On Mon, Mar 10, 2014 at 05:14:02PM +0100, David Kastrup wrote:

> [storing refs in sqlite]
> Of course, the basic premise for this feature is "let's assume that our
> file and/or operating system suck at providing file system functionality
> at file name granularity".  There have been two historically approaches
> to that problem that are not independent: a) use Linux b) kick Linus.

You didn't define "suck" here, but there are a number of issues with the
current ref storage system. Here is a sampling:

  1. The filesystem does not present an atomic view of the data (e.g.,
     you read "a", then while you are reading "b", somebody else updates
     "a"; your view is one that never existed at any point in time).

  2. Using the filesystem creates D/F conflicts between branches "foo"
     and "foo/bar". Because this name is a primary key even for the
     reflogs, we cannot easily persist reflogs after the ref is removed.

  3. We use packed-refs in conjunction with loose ones to achieve
     reasonable performance when there are a large number of refs. The
     scheme for determining the current value of a ref is complicated
     and error-prone (we had several race conditions that caused real
     data loss).

Those things can be solved through better support from the filesystem.
But they were also solved decades ago by relational databases.

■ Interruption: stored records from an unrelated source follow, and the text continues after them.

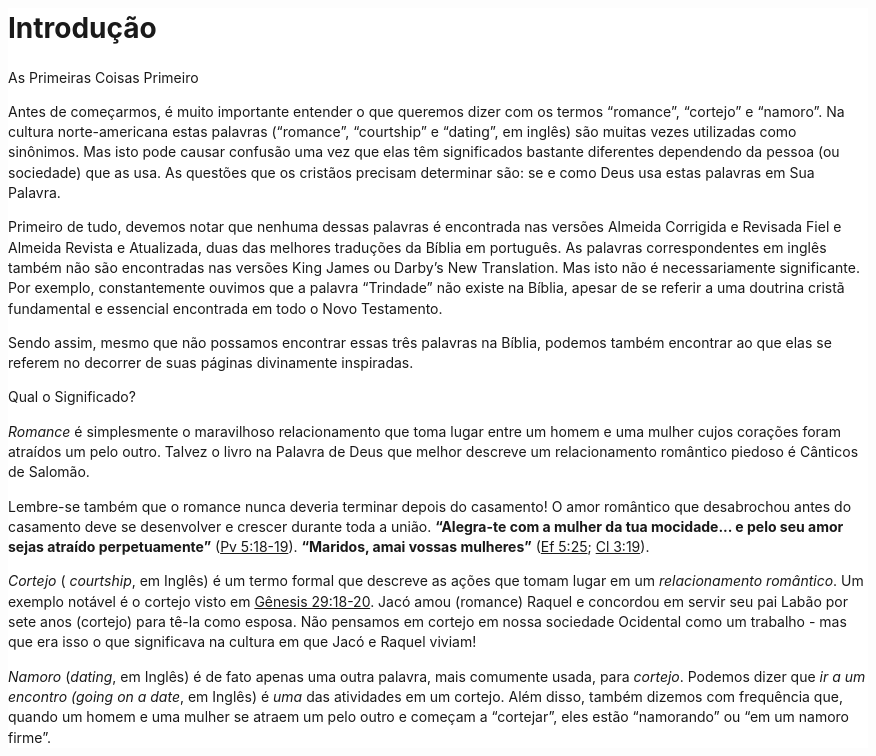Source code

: 

Introdução
==========

As Primeiras Coisas Primeiro

Antes de começarmos, é muito importante entender o que queremos dizer
com os termos “romance”, “cortejo” e “namoro”. Na cultura
norte-americana estas palavras (“romance”, “courtship” e “dating”, em
inglês) são muitas vezes utilizadas como sinônimos. Mas isto pode causar
confusão uma vez que elas têm significados bastante diferentes
dependendo da pessoa (ou sociedade) que as usa. As questões que os
cristãos precisam determinar são: se e como Deus usa estas palavras em
Sua Palavra.

Primeiro de tudo, devemos notar que nenhuma dessas palavras é encontrada
nas versões Almeida Corrigida e Revisada Fiel e Almeida Revista e
Atualizada, duas das melhores traduções da Bíblia em português. As
palavras correspondentes em inglês também não são encontradas nas
versões King James ou Darby’s New Translation. Mas isto não é
necessariamente significante. Por exemplo, constantemente ouvimos que a
palavra “Trindade” não existe na Bíblia, apesar de se referir a uma
doutrina cristã fundamental e essencial encontrada em todo o Novo
Testamento.

Sendo assim, mesmo que não possamos encontrar essas três palavras na
Bíblia, podemos também encontrar ao que elas se referem no decorrer de
suas páginas divinamente inspiradas.

Qual o Significado?

*Romance* é simplesmente o maravilhoso relacionamento que toma lugar
entre um homem e uma mulher cujos corações foram atraídos um pelo outro.
Talvez o livro na Palavra de Deus que melhor descreve um relacionamento
romântico piedoso é Cânticos de Salomão.

Lembre-se também que o romance nunca deveria terminar depois do
casamento! O amor romântico que desabrochou antes do casamento deve se
desenvolver e crescer durante toda a união. __“Alegra-te com a mulher
da tua mocidade... e pelo seu amor sejas atraído perpetuamente”__ ([Pv
5:18-19](http://bibliaonline.com.br/acf/pv/5/18-19)). __“Maridos, amai
vossas mulheres”__ ([Ef 5:25](http://bibliaonline.com.br/acf/ef/5/25);
[Cl 3:19](http://bibliaonline.com.br/acf/cl/3/19)).

*Cortejo* ( *courtship*, em Inglês) é um termo formal que descreve as
ações que tomam lugar em um *relacionamento romântico*. Um exemplo
notável é o cortejo visto em [Gênesis
29:18-20](http://bibliaonline.com.br/acf/gn/29/18-20). Jacó amou
(romance) Raquel e concordou em servir seu pai Labão por sete anos
(cortejo) para tê-la como esposa. Não pensamos em cortejo em nossa
sociedade Ocidental como um trabalho - mas que era isso o que
significava na cultura em que Jacó e Raquel viviam!

*Namoro* (*dating*, em Inglês) é de fato apenas uma outra palavra, mais
comumente usada, para *cortejo*. Podemos dizer que *ir a um encontro
(going on a date*, em Inglês) é *uma* das atividades em um cortejo. Além
disso, também dizemos com frequência que, quando um homem e uma mulher
se atraem um pelo outro e começam a “cortejar”, eles estão “namorando”
ou “em um namoro firme”.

I generally avoid databases where possible. They lock your data up in a
binary format that you can't easily touch with standard unix tools. And
they introduce complexity and opportunity for bugs.

But they are also a proven technology for solving exactly the sorts of
problems that some people are having with git. I do not see a reason not
to consider them as an option for a pluggable refs system. But I also do
not see a reason to inflict their costs on people who do not have those
problems. And that is why Michael's email is about _pluggable_ ref
backends, and not "let's convert git to sqlite".

I do not even know if sqlite is going to end up as an interesting
option. But it will be nice to be able to experiment with it easily due
to git's ref code becoming more modular.